# 試證明質數有無限多個

Give an integer $n\geq 3$, Claim there exists a prime number $p$ such that $n < p < n!$

Consider $a = n!-1$, then there must be some prime number $p < n!$ such that $p \mid a$.

If $p \leq n$, then $p \mid n!$, thus we have $p \mid (n!-a)$, that is $p \mid 1$, contradiction. Hence $n < p < n!$.

Take ${a_i \mid a_1 = 3, a_{i+1} = (a_i)!, \forall i\geq 1}$, given positive integer $i$, there exists some $p_i$ s.t. $a_i < p_i < a_{i+1} = (a_i)!$, and ${p_i}$ is strictly increasing, then we are done.
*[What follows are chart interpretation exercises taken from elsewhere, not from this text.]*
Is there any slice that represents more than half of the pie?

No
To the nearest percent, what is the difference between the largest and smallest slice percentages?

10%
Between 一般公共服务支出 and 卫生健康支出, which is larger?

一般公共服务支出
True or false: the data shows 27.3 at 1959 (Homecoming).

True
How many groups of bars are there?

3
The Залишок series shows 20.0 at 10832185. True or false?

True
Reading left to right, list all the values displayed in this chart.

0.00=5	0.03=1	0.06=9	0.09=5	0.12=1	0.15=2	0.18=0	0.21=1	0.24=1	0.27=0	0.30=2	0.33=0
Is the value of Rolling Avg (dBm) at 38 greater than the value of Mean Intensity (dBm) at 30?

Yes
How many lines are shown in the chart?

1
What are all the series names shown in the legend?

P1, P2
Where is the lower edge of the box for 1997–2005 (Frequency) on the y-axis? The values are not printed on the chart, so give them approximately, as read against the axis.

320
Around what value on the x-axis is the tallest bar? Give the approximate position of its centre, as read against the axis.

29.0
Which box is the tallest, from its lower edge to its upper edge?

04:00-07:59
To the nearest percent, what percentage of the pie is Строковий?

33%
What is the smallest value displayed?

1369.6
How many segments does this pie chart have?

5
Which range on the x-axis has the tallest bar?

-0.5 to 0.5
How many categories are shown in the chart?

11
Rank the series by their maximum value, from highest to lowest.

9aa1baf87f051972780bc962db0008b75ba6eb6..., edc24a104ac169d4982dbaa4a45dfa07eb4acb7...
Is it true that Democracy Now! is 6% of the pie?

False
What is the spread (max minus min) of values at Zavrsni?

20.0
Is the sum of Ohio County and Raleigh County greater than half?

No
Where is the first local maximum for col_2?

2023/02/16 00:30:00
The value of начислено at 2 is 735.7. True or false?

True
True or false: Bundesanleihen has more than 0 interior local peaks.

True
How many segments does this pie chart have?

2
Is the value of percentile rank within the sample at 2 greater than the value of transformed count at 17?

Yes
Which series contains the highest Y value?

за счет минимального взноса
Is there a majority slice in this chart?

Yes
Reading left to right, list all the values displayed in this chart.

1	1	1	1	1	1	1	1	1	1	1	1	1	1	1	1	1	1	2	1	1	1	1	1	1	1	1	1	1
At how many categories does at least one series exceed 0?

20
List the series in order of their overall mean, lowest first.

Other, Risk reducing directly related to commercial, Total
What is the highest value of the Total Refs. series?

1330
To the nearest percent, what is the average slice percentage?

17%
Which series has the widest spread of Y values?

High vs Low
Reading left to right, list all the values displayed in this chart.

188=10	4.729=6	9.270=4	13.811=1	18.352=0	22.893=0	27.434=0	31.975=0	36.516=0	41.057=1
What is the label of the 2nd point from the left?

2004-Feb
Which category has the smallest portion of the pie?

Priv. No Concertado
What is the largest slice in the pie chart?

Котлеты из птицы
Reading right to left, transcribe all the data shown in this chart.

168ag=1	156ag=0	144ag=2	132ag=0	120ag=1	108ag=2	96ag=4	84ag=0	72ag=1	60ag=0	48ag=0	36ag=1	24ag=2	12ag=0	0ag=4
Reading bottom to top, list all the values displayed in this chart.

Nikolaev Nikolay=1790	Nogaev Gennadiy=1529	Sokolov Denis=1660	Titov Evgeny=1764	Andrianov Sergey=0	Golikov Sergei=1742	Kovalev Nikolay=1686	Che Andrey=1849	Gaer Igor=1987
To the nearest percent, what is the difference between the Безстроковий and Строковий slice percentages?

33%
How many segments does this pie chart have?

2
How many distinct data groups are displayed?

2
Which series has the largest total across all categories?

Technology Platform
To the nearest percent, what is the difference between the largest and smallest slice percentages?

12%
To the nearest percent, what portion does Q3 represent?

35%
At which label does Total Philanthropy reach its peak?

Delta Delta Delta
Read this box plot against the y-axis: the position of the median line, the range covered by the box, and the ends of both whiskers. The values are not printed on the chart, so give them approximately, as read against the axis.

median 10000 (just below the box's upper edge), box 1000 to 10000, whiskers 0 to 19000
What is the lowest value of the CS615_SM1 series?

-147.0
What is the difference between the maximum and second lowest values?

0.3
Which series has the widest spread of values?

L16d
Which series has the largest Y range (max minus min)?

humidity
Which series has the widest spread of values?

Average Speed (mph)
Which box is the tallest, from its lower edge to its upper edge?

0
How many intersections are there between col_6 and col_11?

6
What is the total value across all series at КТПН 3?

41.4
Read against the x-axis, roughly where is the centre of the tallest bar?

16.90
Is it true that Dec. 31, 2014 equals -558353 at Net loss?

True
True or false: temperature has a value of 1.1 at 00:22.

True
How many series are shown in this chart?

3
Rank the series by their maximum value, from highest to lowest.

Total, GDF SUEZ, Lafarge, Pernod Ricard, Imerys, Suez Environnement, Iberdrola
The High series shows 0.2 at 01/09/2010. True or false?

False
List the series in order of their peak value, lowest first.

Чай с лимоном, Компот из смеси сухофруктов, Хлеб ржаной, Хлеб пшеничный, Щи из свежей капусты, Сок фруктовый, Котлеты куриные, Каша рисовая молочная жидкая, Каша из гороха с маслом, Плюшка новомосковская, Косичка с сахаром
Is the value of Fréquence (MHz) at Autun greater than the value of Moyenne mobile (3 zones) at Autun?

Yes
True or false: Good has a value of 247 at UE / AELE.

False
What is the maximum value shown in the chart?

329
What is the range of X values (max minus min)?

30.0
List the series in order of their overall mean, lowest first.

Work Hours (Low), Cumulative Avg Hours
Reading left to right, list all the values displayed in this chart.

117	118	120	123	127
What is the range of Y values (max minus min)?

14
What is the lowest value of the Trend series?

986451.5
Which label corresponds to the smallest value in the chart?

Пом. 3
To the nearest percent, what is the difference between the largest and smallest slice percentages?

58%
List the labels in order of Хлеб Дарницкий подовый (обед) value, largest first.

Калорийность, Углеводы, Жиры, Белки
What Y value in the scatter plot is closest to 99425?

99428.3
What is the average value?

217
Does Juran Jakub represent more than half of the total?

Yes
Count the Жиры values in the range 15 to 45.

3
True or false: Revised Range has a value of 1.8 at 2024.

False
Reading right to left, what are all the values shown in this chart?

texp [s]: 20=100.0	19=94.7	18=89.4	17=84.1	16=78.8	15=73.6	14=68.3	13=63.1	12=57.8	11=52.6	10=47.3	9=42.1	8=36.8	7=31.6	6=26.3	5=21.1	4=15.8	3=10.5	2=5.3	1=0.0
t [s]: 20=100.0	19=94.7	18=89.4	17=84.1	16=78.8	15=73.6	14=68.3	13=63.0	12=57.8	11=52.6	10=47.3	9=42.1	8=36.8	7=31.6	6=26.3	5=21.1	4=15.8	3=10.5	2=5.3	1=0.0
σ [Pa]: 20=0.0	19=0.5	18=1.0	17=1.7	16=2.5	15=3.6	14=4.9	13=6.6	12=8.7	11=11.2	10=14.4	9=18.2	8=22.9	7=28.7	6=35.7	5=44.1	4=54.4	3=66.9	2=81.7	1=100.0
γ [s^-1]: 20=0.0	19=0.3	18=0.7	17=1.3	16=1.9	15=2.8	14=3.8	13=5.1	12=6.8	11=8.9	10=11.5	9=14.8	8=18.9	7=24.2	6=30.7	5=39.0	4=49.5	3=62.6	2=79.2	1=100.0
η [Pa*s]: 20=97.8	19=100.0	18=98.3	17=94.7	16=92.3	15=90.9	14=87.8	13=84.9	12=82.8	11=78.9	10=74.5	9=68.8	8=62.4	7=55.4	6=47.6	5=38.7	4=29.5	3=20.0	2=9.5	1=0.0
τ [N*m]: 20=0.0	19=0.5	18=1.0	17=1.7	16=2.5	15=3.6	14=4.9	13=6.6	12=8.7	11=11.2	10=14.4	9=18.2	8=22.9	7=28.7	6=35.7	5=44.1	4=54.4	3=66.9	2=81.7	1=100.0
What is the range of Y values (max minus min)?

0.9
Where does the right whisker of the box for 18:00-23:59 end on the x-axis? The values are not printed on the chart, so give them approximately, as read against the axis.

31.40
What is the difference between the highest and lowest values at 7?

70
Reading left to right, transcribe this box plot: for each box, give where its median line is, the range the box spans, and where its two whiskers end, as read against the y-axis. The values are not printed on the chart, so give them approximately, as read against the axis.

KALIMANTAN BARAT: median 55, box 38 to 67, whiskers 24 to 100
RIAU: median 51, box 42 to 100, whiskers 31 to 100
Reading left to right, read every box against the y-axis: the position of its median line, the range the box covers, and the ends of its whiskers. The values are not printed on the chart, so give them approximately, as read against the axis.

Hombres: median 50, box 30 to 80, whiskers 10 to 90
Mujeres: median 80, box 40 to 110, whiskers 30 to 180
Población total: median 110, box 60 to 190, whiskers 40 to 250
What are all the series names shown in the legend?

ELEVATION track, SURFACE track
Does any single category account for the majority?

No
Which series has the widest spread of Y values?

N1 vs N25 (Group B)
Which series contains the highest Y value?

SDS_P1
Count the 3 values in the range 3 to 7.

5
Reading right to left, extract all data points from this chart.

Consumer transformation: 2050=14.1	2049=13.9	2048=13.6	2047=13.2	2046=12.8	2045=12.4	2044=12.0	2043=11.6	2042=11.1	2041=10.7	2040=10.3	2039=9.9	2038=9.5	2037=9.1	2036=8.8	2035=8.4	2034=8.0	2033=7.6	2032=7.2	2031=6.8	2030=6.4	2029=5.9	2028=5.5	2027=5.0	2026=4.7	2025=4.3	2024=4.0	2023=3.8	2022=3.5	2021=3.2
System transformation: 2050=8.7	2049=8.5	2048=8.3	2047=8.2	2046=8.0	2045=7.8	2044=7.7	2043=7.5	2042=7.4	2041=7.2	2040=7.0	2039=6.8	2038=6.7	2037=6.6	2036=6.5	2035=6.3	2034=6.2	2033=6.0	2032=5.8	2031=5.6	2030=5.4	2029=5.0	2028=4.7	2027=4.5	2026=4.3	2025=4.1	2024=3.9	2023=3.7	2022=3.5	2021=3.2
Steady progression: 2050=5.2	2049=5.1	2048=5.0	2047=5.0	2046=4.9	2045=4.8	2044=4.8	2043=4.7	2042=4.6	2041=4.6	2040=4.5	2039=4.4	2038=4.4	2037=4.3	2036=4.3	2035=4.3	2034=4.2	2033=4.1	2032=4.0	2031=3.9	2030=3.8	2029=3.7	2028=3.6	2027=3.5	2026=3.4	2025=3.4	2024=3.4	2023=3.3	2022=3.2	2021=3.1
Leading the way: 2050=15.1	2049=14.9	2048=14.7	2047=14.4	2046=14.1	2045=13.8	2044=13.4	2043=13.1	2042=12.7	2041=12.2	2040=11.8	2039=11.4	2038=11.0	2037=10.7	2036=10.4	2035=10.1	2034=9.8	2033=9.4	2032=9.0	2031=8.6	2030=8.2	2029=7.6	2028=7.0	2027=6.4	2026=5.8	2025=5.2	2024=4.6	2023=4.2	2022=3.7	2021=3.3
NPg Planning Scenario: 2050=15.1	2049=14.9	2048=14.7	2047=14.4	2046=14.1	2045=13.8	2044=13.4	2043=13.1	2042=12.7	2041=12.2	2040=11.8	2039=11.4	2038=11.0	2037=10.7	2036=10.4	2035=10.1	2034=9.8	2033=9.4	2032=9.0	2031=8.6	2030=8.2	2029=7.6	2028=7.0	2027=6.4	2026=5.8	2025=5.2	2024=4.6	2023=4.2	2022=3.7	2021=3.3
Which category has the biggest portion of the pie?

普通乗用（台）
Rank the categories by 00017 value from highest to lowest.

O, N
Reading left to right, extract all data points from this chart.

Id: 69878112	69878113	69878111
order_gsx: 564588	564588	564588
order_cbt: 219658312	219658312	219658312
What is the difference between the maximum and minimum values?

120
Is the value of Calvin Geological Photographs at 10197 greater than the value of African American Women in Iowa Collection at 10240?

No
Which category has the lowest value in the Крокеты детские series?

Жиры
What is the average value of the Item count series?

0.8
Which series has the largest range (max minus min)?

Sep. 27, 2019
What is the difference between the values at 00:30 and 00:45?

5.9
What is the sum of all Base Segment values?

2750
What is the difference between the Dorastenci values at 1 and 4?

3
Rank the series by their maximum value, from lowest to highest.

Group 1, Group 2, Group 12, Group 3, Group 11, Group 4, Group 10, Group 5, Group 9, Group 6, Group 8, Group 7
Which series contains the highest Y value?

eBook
$$\tag{*A}\prod\limits_{i=1}^{n}\sum\limits_{j=0}^{\infty}\frac{1}{p_i^j} = \prod\limits_{i=1}^{n}\frac{1}{1-1/p_i}$$

$$\tag{*B}\prod\limits_{i=1}^{n}\sum\limits_{k=1}^{\infty}\frac{1}{p_i^j} = \sum\limits_{j=0}^{\infty}\frac{1}{p_1^{r_1}}\times\frac{1}{p_2^{r_2}}\times\cdots\times\frac{1}{p_n^{r_n}}$$

$$\tag{*C}\prod\limits_{i=1}^{n}\sum\limits_{j=0}^{\infty}\frac{1}{p_i^j} = \sum\limits_{k=1}^{\infty}\frac{1}{k}$$

*C 的值卻是發散。於是我們得到矛盾，因此質數有無限多個。